Ke Mu (Southern University of Science and Technology, China), Bo Yin (Changsha University of Science and Technology, China), Alia Asheralieva (Loughborough University, UK), Xuetao Wei (Southern University of Science and Technology, China & Guangdong Provincial Key Laboratory of Brain-inspired Intelligent Computation, SUSTech, China)
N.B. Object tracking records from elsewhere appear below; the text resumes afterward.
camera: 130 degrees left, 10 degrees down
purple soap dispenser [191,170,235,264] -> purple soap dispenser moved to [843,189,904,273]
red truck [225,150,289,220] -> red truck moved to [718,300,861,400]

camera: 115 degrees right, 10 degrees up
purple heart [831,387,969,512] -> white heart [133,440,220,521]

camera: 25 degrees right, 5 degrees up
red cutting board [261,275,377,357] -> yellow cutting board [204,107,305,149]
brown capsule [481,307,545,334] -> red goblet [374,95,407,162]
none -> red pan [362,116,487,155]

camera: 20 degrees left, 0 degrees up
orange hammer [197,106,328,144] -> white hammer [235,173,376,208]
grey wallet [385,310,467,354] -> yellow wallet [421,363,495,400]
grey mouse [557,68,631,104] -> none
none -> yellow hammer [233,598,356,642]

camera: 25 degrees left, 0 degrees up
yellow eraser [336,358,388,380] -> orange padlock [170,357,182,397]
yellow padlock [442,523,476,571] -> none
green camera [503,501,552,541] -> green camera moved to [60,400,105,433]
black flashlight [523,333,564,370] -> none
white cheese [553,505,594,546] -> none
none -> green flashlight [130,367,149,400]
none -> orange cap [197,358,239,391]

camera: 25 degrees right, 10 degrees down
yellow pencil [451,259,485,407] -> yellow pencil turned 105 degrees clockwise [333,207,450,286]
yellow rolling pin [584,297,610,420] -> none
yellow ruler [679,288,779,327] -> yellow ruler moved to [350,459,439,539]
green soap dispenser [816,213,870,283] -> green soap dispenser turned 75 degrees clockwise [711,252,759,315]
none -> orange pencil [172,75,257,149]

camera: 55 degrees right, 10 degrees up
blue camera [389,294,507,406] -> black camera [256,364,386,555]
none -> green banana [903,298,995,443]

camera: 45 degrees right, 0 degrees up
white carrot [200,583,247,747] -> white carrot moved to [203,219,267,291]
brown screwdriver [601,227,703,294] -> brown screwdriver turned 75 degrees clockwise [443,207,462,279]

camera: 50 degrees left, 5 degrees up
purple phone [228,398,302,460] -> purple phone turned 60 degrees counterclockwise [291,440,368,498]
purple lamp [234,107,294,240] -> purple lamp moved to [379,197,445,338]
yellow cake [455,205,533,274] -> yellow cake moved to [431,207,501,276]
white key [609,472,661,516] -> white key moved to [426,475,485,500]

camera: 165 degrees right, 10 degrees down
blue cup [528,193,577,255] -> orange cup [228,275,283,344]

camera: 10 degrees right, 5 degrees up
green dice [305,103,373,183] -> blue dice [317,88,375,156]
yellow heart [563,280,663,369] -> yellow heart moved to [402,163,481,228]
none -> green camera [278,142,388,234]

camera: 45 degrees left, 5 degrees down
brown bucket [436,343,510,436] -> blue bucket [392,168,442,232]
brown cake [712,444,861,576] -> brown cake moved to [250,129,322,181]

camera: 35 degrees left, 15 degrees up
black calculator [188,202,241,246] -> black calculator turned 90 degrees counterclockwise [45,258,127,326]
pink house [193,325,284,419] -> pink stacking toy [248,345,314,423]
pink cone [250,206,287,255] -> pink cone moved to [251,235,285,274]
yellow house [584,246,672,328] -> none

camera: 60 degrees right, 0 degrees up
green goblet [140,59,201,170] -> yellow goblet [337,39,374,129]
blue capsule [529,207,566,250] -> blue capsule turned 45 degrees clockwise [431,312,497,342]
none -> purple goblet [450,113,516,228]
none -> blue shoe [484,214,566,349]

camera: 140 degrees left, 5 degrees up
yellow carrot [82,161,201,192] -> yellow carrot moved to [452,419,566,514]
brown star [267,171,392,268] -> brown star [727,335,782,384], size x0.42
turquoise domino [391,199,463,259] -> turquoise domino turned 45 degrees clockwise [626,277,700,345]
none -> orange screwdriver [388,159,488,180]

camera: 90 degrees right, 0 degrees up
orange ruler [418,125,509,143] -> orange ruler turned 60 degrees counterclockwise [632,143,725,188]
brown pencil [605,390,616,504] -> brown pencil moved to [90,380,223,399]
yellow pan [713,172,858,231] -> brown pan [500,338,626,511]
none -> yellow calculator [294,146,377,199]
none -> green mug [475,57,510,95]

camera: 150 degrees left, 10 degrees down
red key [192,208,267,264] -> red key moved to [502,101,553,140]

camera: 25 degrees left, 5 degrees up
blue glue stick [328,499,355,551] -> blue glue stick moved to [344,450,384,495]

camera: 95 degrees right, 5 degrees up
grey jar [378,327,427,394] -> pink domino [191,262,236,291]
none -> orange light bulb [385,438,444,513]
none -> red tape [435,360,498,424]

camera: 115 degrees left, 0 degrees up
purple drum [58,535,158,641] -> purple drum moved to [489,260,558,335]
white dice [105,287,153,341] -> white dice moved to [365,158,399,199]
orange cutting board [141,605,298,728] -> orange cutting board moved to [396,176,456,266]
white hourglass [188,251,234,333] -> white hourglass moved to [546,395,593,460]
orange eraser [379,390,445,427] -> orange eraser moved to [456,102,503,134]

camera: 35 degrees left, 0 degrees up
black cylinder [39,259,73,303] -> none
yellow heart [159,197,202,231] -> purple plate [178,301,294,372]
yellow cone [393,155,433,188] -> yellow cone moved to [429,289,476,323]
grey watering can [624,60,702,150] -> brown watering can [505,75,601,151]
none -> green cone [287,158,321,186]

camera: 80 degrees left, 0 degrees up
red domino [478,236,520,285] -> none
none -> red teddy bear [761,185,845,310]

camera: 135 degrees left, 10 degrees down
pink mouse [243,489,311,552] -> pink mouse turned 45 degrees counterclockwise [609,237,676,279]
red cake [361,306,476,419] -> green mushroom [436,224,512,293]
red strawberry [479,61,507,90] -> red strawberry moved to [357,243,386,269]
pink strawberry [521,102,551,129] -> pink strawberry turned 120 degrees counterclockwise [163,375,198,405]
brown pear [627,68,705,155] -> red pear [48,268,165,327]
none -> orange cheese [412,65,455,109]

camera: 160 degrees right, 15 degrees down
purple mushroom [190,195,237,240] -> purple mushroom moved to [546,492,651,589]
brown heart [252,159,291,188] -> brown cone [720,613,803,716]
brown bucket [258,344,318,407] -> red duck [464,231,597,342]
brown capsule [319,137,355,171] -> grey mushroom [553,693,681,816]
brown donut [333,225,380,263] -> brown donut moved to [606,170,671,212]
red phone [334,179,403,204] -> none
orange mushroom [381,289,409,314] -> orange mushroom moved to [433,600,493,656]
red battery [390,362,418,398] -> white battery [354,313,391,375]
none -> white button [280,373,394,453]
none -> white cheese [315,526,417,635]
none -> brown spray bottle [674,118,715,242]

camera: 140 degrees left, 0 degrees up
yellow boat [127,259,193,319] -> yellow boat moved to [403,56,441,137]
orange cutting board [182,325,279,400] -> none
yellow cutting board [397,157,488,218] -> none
Order-fairness has been introduced recently as a new property for Byzantine Fault-Tolerant (BFT) consensus protocol to prevent unilaterally deciding the final order of transactions, which allows mitigating the threat of adversarial transaction order manipulation attacks (e.g., front-running) in blockchain networks and decentralized finance (DeFi). However, existing leader-based order-fairness protocols (which do not rely on synchronized clocks) still suffer from poor performance since they strongly couple fair ordering with consensus processes. In this paper, we propose SpeedyFair, a high-performance order-fairness consensus protocol, which is motivated by our insight that the ordering of transactions does not rely on the execution results of transactions in previous proposals (after consensus). SpeedyFair achieves its efficiency through a decoupled design that performs fair ordering individually and consecutively, separating from consensus. In addition, by decoupling fair ordering from consensus, SpeedyFair enables parallelizing the order/verify mode that was originally executed serially in the consensus process, which further speeds up the performance. We implement a prototype of SpeedyFair on the top of the Hotstuff protocol. Extensive experimental results demonstrate that SpeedyFair significantly outperforms the state-of-the-art order-fairness protocol (i.e., Themis), which achieves a throughput of 1.5×-2.45× greater than Themis while reducing latency by 35%-59%.